## [REQUEST A]
Copy everything in the entries from the line that contains "text Contatore dei" down to the line that contains "text Wh - calcolo", including both of those lines.

=== EXCERPT TO READ ===

# Smoking belly bacon -- WSM or MES?



## jak757 (May 17, 2010)

I've got my first batch of bacon curing in the refrigerator.  Started small as it's my first time -- 6 lbs.  I wonder if anyone has a recommendation for smoking in either a WSM (I just got one!), or MES.  A friend of mine has an MES, and would let me use it.  I'm thinking the MES may be easier to control temps, so if you have any thoughts, please chime in -- I'd appreciate the input.

Took pics of the curing process, Ill post QView when it's all done.

By the way -- I have a local source of pork bellies -- they were selling for $2.39 a lb -- can someone give me an idea on how that compares?  Good price or not?

Thanks!~


----------



## Bearcarver (May 17, 2010)

For your first question:
I don't know anything about the WSM, but I've done all my bacons on my MES. It works fine, but it's hard to put a lot of smoke on it without going up in temp more than I like to. My next bacon will be with my new A-MAZE-N-SMOKER smoke generator in the MES. Then I can put a lot of smoke on it, while maintaining any temp I want with my MES. Like I said, I don't know if you can hammer smoke with the WSM without going up in temperature.


As for the price you paid, My first belly, I paid $2 per pound. My second one was from the same butcher, but he said it was from a different supplier. It cost me about $3 per pound. Those were both without the rind. I guess sometimes it depends where the Pork Belly market is at the time. $2.39 sounds real good to me.

===

## [REQUEST B]
In the thread about smoking belly bacon, how much per pound did Bearcarver pay for his first belly?

=== DATA RECORDS ===

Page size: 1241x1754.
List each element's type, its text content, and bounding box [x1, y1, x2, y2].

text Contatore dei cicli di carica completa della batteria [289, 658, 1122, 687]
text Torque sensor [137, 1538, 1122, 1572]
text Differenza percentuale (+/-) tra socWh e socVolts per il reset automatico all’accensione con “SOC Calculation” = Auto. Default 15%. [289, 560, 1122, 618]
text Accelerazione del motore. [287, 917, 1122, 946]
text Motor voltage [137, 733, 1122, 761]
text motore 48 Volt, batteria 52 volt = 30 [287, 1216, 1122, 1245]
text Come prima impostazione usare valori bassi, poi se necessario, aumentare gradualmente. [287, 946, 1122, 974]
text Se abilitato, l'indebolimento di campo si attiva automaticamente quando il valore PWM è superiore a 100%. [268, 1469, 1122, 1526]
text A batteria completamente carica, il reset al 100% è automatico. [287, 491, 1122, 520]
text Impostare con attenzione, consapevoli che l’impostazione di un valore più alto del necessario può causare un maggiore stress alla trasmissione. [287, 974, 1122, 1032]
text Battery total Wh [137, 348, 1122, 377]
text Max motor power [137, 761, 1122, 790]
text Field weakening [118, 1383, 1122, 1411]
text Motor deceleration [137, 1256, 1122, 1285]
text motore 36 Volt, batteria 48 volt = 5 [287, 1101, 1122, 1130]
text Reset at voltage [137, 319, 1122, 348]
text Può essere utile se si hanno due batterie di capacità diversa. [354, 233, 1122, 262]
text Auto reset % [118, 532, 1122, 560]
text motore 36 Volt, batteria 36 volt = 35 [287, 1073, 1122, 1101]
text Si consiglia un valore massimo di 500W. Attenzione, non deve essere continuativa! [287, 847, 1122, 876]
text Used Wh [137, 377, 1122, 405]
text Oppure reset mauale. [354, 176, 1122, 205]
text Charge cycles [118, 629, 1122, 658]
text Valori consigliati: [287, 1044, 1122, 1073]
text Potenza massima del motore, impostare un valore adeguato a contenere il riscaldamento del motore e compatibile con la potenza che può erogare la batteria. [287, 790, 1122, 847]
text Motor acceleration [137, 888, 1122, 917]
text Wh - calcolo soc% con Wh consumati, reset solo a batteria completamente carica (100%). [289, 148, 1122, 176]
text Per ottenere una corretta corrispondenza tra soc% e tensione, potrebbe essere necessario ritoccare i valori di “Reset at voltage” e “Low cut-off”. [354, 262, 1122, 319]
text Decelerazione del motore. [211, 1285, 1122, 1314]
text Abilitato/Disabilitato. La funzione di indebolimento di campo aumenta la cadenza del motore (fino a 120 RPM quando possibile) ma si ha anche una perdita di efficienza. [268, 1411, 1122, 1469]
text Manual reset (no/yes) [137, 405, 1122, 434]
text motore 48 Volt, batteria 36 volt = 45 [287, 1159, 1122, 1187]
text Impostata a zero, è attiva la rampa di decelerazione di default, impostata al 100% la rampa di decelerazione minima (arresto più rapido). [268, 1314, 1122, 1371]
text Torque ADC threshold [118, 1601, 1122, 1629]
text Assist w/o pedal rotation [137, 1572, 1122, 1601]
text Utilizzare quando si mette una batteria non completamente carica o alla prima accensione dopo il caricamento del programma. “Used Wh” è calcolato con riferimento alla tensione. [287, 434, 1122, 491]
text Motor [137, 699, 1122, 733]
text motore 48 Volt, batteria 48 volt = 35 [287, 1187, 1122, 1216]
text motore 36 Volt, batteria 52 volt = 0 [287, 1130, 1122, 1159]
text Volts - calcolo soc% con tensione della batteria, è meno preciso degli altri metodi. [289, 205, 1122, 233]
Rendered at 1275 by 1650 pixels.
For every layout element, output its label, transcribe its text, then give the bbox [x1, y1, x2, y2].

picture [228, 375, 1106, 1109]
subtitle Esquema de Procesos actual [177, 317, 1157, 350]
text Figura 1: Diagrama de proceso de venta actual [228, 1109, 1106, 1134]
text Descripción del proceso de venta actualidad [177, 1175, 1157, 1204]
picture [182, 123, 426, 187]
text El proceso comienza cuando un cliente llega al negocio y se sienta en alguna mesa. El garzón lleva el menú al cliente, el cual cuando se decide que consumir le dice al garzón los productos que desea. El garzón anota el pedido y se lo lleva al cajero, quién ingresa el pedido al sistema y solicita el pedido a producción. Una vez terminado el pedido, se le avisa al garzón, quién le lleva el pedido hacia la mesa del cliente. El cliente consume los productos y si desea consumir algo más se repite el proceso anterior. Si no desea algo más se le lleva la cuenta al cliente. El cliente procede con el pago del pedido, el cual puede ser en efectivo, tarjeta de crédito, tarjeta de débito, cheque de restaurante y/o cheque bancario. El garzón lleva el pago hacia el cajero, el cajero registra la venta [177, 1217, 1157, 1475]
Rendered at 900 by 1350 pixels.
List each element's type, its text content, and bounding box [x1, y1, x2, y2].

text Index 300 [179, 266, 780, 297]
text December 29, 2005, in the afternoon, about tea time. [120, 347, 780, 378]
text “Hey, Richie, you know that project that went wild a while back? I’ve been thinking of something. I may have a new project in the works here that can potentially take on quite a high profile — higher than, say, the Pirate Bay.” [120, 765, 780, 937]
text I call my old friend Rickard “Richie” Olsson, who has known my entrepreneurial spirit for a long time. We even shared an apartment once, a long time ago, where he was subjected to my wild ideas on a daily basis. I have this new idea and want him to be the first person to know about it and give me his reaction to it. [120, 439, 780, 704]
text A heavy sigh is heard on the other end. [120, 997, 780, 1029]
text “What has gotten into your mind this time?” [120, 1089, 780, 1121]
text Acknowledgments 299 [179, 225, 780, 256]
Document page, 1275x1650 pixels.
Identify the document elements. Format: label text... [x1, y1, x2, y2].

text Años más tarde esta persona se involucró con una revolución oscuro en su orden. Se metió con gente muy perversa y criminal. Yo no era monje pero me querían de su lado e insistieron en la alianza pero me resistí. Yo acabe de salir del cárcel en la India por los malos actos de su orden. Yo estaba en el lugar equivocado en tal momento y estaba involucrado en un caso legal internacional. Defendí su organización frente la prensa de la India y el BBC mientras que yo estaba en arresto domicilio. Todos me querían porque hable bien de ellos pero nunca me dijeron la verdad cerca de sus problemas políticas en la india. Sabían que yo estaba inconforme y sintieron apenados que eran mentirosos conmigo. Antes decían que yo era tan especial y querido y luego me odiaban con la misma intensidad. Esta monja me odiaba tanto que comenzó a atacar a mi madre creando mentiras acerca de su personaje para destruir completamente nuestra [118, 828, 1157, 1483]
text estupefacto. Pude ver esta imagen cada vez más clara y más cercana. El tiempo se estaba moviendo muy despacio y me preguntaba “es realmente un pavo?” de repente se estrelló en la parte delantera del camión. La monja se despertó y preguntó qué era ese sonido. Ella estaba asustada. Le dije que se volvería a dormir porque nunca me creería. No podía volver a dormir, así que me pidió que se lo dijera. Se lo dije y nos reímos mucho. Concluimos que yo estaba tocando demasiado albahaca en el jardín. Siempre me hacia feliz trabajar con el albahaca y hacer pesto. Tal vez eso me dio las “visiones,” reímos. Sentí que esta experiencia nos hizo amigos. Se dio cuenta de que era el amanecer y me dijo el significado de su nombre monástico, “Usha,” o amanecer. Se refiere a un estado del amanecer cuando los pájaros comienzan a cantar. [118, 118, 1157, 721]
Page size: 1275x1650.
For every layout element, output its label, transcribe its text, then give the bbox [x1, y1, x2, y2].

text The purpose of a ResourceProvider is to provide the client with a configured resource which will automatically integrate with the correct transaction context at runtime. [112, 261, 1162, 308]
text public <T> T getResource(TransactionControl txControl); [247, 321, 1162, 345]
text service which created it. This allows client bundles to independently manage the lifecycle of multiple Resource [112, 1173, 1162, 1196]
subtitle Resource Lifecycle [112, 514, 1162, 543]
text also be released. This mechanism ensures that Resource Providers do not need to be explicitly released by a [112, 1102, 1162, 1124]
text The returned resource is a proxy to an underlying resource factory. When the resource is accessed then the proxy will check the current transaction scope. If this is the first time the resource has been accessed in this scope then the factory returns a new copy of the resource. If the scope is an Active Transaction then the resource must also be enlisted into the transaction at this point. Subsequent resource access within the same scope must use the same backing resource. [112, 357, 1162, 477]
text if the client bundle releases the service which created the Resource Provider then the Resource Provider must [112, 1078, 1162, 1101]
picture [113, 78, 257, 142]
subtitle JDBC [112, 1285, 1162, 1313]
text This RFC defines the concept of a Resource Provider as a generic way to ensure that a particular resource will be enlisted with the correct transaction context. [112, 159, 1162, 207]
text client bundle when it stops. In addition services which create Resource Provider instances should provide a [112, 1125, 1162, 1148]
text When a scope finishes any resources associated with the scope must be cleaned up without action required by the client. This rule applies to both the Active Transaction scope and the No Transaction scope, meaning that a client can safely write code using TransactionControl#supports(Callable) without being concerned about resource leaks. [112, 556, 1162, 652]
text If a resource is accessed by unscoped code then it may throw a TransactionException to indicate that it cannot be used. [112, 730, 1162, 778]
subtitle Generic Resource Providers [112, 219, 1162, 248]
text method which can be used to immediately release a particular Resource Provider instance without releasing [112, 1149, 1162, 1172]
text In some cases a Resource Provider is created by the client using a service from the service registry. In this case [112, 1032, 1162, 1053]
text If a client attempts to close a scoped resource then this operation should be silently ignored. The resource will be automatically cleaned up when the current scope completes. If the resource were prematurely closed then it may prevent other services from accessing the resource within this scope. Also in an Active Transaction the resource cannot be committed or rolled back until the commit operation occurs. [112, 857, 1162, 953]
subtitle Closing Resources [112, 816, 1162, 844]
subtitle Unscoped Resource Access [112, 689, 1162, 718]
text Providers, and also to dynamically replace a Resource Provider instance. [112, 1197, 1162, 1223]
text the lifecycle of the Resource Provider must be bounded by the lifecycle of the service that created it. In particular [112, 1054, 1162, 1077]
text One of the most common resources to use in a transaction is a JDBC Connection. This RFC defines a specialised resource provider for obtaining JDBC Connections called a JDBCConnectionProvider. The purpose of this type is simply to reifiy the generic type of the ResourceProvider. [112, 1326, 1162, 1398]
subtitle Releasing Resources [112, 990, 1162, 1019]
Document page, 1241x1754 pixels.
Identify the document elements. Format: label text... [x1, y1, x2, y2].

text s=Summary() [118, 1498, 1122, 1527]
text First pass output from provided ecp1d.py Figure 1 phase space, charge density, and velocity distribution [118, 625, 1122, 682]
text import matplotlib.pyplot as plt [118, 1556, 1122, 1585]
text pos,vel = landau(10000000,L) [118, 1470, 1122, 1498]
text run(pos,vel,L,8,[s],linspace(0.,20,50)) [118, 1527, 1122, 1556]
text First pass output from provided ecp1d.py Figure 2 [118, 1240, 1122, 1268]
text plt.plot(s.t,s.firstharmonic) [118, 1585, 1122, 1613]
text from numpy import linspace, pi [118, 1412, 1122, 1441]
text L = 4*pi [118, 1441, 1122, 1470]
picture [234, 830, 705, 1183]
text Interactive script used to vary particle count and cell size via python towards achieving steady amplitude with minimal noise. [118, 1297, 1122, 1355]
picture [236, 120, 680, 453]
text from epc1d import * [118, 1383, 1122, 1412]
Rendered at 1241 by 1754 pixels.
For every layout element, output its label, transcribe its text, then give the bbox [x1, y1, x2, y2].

===

## [TASK RESULT A]
text Contatore dei cicli di carica completa della batteria [289, 658, 1122, 687]
text Torque sensor [137, 1538, 1122, 1572]
text Differenza percentuale (+/-) tra socWh e socVolts per il reset automatico all’accensione con “SOC Calculation” = Auto. Default 15%. [289, 560, 1122, 618]
text Accelerazione del motore. [287, 917, 1122, 946]
text Motor voltage [137, 733, 1122, 761]
text motore 48 Volt, batteria 52 volt = 30 [287, 1216, 1122, 1245]
text Come prima impostazione usare valori bassi, poi se necessario, aumentare gradualmente. [287, 946, 1122, 974]
text Se abilitato, l'indebolimento di campo si attiva automaticamente quando il valore PWM è superiore a 100%. [268, 1469, 1122, 1526]
text A batteria completamente carica, il reset al 100% è automatico. [287, 491, 1122, 520]
text Impostare con attenzione, consapevoli che l’impostazione di un valore più alto del necessario può causare un maggiore stress alla trasmissione. [287, 974, 1122, 1032]
text Battery total Wh [137, 348, 1122, 377]
text Max motor power [137, 761, 1122, 790]
text Field weakening [118, 1383, 1122, 1411]
text Motor deceleration [137, 1256, 1122, 1285]
text motore 36 Volt, batteria 48 volt = 5 [287, 1101, 1122, 1130]
text Reset at voltage [137, 319, 1122, 348]
text Può essere utile se si hanno due batterie di capacità diversa. [354, 233, 1122, 262]
text Auto reset % [118, 532, 1122, 560]
text motore 36 Volt, batteria 36 volt = 35 [287, 1073, 1122, 1101]
text Si consiglia un valore massimo di 500W. Attenzione, non deve essere continuativa! [287, 847, 1122, 876]
text Used Wh [137, 377, 1122, 405]
text Oppure reset mauale. [354, 176, 1122, 205]
text Charge cycles [118, 629, 1122, 658]
text Valori consigliati: [287, 1044, 1122, 1073]
text Potenza massima del motore, impostare un valore adeguato a contenere il riscaldamento del motore e compatibile con la potenza che può erogare la batteria. [287, 790, 1122, 847]
text Motor acceleration [137, 888, 1122, 917]
text Wh - calcolo soc% con Wh consumati, reset solo a batteria completamente carica (100%). [289, 148, 1122, 176]

## [TASK RESULT B]
$2 per pound.